ALFABETIZAÇÃO DURANTE A PANDEMIA
ENTREVISTA 06
Olá!
Na entrevista de hoje, trago as percepções da professora Cristiana, que atua em uma escola pública em Gravataí e percebe, através do feedback dos estudantes e suas famílias, que a empatia dos pais em relação à dificuldade do trabalho dos professores aumentou em virtude do maior tempo que passam auxiliando seus filhos nos estudos.
Ce: Qual o seu nome*, escola* e ano para o qual leciona:
Cristiana: Professora Cristina ,EMEF, 3º ano.
Ce: Qual o perfil dos estudantes da turma?
Cristiana: São estudantes de classe socioeconômica D e E. é uma turma bastante agitada, com 20 alunos, sendo 13 meninas e 7 meninos. Temos 2 alunos de inclusão com laudo ( TEA e CID10-F71) e 4 sob investigação , sendo que estavam em andamento e por conta da pandemia muitos processos foram protelados. Trata-se de um 3 ano com apenas 12 alunos alfabetizados, sendo 8 desses com fluência e não apenas decodificação.

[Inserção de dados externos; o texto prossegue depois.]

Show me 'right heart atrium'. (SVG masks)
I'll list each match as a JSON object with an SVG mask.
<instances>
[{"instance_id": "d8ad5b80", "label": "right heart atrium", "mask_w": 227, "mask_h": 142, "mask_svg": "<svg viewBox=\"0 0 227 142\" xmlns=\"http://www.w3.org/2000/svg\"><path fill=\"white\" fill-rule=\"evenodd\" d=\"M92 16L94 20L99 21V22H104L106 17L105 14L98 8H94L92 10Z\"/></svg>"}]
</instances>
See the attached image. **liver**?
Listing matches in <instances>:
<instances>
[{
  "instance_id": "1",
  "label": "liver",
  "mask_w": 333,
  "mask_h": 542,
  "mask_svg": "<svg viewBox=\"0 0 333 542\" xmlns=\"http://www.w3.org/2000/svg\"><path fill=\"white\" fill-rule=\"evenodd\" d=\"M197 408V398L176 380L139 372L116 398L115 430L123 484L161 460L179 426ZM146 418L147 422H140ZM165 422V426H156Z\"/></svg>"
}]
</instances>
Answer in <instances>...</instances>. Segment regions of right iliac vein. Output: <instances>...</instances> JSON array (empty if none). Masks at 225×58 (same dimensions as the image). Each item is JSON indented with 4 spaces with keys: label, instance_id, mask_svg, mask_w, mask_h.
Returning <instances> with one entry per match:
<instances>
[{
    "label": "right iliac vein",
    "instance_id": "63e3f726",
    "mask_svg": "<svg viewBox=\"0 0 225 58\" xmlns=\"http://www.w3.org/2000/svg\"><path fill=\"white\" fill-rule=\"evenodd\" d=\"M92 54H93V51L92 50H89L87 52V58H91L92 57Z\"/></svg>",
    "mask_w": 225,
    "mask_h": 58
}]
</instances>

A maioria estuda junto desde o pré 2 na escola e se conhecem bem. Nesta turma temos 4 repetentes, sendo que ano passado haviam duas turmas de 3º ano que se tornaram uma só, que é esta. Veio portanto dois alunos de cada uma daquelas turmas, que precisaram de mais um ano para atingir as competências deste ano, dentre elas ler e escrever.
Ce: Você já conhecia os estudantes antes do início deste ano?
Cristiana: Somente por comentários da professora do ano anterior e de vê-los no pátio da escola e em confraternizações, apresentações, etc.
Ce: Fale um pouco sobre sua metodologia de ensino à distância:
Cristiana: As crianças têm recebido as atividades na escola, em datas estipuladas, onde pode ir apenas um responsável seguindo os protocolos de cuidados (máscara, distanciamento, etc.).Entrego as atividades e no mesmo horário condizente com as aulas na escola eu atendo os alunos pelo celular, via Whatssap. Por ali, todos os dias eu os cumprimento, realizo mensagens de incentivos e tiro dúvidas a respeito das atividades que eles já, nesse momento têm em mãos). Fico feliz por ter conseguido através desse sistema dar uma atenção em particular aos que ainda não haviam se alfabetizado. 3 deles começaram a ler com entusiasmo e motivados estão avançando.
Envio vídeos com histórias, explicações, conto por ligação aos que não têm a rede social (são 2 alunos) e nos organizamos assim. Também é importante ressaltar que algumas famílias sentem vergonha de colocar no grupo suas atividades que são registrada por fotos (exemplo: jogos, advinhas, atividades físicas, etc.) Nesses casos, no horário de aula, eles enviam em particular.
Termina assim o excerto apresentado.